• _AIM OF THE TASK_: Every line below that includes the word "FileFunction" needs to be copied.

□ □ □ □ □

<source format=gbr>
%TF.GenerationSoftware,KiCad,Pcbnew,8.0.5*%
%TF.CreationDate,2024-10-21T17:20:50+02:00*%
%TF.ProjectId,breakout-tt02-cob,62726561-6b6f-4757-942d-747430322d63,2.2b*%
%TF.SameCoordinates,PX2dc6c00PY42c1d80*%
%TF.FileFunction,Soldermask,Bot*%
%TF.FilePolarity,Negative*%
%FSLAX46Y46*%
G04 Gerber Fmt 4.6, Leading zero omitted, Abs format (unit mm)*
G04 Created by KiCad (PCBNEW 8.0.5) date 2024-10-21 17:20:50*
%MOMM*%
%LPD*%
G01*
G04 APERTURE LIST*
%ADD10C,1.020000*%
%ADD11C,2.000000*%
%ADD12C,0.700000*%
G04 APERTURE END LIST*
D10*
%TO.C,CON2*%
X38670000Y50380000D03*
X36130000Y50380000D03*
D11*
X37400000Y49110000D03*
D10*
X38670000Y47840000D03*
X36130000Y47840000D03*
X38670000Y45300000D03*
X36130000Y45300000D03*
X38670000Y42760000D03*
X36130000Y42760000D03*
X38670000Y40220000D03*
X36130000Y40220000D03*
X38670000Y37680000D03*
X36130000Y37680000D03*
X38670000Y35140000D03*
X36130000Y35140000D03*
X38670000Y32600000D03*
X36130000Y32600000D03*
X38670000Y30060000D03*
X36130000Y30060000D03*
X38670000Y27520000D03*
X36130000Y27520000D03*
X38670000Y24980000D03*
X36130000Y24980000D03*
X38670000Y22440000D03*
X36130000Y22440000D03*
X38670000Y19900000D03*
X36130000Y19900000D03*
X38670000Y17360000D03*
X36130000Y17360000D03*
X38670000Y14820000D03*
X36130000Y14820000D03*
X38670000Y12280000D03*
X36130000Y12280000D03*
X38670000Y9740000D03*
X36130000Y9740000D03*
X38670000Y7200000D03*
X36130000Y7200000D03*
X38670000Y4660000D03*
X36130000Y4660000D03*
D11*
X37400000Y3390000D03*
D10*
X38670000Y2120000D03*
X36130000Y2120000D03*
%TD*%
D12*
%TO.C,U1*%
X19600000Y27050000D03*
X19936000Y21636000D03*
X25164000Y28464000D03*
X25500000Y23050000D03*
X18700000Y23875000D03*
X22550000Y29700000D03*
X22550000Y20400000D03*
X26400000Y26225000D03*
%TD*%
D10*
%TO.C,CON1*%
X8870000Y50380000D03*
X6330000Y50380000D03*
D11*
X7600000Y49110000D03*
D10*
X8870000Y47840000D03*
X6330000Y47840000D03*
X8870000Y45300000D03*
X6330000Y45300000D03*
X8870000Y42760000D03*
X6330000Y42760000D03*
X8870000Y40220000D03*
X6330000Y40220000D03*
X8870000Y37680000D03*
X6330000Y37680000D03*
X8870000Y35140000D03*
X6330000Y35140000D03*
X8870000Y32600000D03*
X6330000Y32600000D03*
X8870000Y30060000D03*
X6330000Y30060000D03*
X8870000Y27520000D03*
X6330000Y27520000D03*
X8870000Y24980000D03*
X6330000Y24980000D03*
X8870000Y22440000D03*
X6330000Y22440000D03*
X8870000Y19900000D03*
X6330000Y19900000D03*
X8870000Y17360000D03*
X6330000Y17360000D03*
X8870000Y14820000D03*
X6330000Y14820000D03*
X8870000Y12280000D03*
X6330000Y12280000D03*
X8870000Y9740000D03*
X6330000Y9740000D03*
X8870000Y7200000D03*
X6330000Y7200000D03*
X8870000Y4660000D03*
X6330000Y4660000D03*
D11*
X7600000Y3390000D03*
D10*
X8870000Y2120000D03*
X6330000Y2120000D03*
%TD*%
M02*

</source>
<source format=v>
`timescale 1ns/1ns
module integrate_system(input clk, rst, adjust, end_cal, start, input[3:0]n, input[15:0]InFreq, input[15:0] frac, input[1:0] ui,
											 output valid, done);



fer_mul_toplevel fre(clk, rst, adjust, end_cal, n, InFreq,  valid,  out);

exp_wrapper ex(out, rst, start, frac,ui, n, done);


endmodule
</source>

□ □ □ □ □

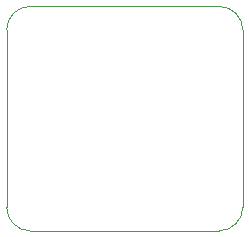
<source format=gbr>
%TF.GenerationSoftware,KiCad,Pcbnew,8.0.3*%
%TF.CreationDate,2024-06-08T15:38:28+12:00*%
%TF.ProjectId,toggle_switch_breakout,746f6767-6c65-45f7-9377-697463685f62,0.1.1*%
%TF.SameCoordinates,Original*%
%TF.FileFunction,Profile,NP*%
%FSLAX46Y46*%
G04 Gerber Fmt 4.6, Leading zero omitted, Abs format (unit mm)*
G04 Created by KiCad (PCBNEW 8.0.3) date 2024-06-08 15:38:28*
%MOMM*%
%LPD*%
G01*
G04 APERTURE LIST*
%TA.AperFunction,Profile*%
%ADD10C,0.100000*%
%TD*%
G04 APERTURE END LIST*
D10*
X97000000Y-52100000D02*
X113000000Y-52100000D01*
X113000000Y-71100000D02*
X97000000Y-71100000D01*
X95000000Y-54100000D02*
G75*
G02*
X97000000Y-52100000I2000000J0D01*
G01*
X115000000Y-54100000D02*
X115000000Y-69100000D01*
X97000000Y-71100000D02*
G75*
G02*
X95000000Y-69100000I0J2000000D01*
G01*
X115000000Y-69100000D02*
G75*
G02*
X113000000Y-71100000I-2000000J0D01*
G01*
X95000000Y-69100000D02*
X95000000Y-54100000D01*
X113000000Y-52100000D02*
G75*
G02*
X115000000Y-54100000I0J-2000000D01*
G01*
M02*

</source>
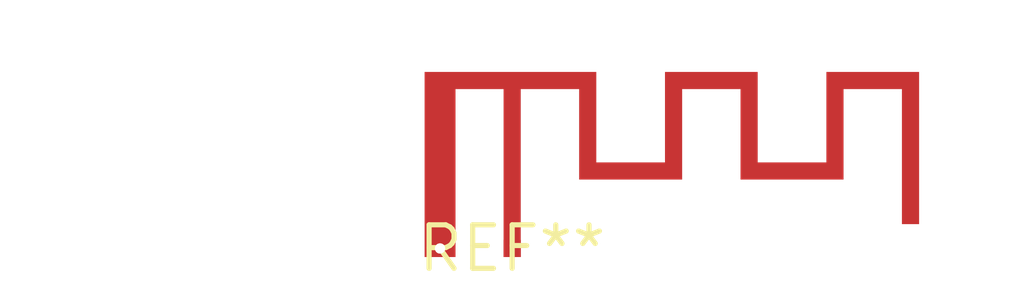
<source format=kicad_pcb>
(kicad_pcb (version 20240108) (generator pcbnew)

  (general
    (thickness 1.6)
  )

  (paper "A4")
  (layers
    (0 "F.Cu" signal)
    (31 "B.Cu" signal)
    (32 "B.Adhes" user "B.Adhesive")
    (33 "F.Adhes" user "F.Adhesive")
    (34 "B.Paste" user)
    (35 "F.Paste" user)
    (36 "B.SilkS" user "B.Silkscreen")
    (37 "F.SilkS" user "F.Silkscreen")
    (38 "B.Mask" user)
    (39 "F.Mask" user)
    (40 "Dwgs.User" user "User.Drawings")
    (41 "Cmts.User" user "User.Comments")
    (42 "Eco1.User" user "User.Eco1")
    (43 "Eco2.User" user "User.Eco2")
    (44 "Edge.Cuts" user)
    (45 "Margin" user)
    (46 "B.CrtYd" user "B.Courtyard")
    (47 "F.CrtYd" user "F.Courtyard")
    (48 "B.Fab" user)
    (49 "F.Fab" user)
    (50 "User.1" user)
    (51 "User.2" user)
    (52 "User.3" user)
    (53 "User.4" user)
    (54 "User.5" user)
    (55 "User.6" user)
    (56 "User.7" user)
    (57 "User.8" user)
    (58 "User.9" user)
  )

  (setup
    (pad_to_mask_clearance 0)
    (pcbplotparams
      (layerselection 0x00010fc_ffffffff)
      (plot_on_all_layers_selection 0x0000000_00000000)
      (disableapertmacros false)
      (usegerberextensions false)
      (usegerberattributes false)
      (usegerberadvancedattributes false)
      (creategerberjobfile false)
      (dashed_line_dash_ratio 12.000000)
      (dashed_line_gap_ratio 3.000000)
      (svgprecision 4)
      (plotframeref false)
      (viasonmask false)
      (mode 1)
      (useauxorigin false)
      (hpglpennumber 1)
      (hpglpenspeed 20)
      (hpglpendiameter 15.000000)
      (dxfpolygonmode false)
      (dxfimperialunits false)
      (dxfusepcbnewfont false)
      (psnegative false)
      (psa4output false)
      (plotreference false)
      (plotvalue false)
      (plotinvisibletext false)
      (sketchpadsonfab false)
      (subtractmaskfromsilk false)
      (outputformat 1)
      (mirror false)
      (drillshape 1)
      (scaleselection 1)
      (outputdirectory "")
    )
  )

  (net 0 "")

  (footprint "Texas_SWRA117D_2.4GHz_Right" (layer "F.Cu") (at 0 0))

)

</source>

□ □ □ □ □

• _RESPONSE FOR THIS EXERCISE_:
%TF.FileFunction,Soldermask,Bot*%
%TF.FileFunction,Profile,NP*%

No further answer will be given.